• **Task instructions**
With nothing omitted, transcribe the entries exactly as written.

**********

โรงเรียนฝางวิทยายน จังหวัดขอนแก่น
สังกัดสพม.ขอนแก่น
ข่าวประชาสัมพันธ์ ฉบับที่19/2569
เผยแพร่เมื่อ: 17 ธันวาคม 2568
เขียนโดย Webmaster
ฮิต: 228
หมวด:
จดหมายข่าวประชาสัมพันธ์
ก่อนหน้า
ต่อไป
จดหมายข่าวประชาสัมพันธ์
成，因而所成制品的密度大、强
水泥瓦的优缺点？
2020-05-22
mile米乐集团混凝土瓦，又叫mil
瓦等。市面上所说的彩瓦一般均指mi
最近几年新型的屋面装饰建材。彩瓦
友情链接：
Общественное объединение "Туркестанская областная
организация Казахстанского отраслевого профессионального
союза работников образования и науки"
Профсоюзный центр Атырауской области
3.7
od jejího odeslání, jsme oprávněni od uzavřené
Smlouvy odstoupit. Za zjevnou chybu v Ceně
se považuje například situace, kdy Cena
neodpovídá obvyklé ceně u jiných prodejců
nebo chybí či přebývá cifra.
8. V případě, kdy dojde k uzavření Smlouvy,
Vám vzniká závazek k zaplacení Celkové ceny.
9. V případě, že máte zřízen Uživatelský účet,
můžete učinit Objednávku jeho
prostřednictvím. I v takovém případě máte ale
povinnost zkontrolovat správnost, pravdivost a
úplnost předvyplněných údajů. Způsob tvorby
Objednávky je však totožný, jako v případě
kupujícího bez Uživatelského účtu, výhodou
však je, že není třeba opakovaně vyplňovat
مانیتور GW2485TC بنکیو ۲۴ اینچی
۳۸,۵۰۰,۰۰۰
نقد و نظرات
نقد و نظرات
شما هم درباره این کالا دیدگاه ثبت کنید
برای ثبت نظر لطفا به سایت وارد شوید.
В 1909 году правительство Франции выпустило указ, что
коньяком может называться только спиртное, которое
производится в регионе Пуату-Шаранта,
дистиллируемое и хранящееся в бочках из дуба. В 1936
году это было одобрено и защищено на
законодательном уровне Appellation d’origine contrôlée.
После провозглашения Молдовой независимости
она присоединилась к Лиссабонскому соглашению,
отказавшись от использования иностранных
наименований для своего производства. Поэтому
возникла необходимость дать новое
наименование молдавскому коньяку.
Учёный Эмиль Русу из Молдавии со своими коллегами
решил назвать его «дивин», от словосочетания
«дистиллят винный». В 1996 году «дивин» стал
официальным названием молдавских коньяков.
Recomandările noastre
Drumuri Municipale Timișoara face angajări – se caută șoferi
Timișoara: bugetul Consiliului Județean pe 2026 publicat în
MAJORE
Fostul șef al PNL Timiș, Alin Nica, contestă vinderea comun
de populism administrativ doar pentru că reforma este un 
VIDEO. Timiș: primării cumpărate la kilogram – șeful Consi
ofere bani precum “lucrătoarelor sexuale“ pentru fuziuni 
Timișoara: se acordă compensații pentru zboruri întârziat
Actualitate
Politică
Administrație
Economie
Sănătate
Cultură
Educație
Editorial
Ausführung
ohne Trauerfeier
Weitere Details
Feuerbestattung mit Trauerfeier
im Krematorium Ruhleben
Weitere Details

**********

• **Answer for this exercise**
โรงเรียนฝางวิทยายน จังหวัดขอนแก่น
สังกัดสพม.ขอนแก่น
ข่าวประชาสัมพันธ์ ฉบับที่19/2569
เผยแพร่เมื่อ: 17 ธันวาคม 2568
เขียนโดย Webmaster
ฮิต: 228
หมวด:
จดหมายข่าวประชาสัมพันธ์
ก่อนหน้า
ต่อไป
จดหมายข่าวประชาสัมพันธ์
成，因而所成制品的密度大、强
水泥瓦的优缺点？
2020-05-22
mile米乐集团混凝土瓦，又叫mil
瓦等。市面上所说的彩瓦一般均指mi
最近几年新型的屋面装饰建材。彩瓦
友情链接：
Общественное объединение "Туркестанская областная
организация Казахстанского отраслевого профессионального
союза работников образования и науки"
Профсоюзный центр Атырауской области
3.7
od jejího odeslání, jsme oprávněni od uzavřené
Smlouvy odstoupit. Za zjevnou chybu v Ceně
se považuje například situace, kdy Cena
neodpovídá obvyklé ceně u jiných prodejců
nebo chybí či přebývá cifra.
8. V případě, kdy dojde k uzavření Smlouvy,
Vám vzniká závazek k zaplacení Celkové ceny.
9. V případě, že máte zřízen Uživatelský účet,
můžete učinit Objednávku jeho
prostřednictvím. I v takovém případě máte ale
povinnost zkontrolovat správnost, pravdivost a
úplnost předvyplněných údajů. Způsob tvorby
Objednávky je však totožný, jako v případě
kupujícího bez Uživatelského účtu, výhodou
však je, že není třeba opakovaně vyplňovat
مانیتور GW2485TC بنکیو ۲۴ اینچی
۳۸,۵۰۰,۰۰۰
نقد و نظرات
نقد و نظرات
شما هم درباره این کالا دیدگاه ثبت کنید
برای ثبت نظر لطفا به سایت وارد شوید.
В 1909 году правительство Франции выпустило указ, что
коньяком может называться только спиртное, которое
производится в регионе Пуату-Шаранта,
дистиллируемое и хранящееся в бочках из дуба. В 1936
году это было одобрено и защищено на
законодательном уровне Appellation d’origine contrôlée.
После провозглашения Молдовой независимости
она присоединилась к Лиссабонскому соглашению,
отказавшись от использования иностранных
наименований для своего производства. Поэтому
возникла необходимость дать новое
наименование молдавскому коньяку.
Учёный Эмиль Русу из Молдавии со своими коллегами
решил назвать его «дивин», от словосочетания
«дистиллят винный». В 1996 году «дивин» стал
официальным названием молдавских коньяков.
Recomandările noastre
Drumuri Municipale Timișoara face angajări – se caută șoferi
Timișoara: bugetul Consiliului Județean pe 2026 publicat în
MAJORE
Fostul șef al PNL Timiș, Alin Nica, contestă vinderea comun
de populism administrativ doar pentru că reforma este un 
VIDEO. Timiș: primării cumpărate la kilogram – șeful Consi
ofere bani precum “lucrătoarelor sexuale“ pentru fuziuni 
Timișoara: se acordă compensații pentru zboruri întârziat
Actualitate
Politică
Administrație
Economie
Sănătate
Cultură
Educație
Editorial
Ausführung
ohne Trauerfeier
Weitere Details
Feuerbestattung mit Trauerfeier
im Krematorium Ruhleben
Weitere Details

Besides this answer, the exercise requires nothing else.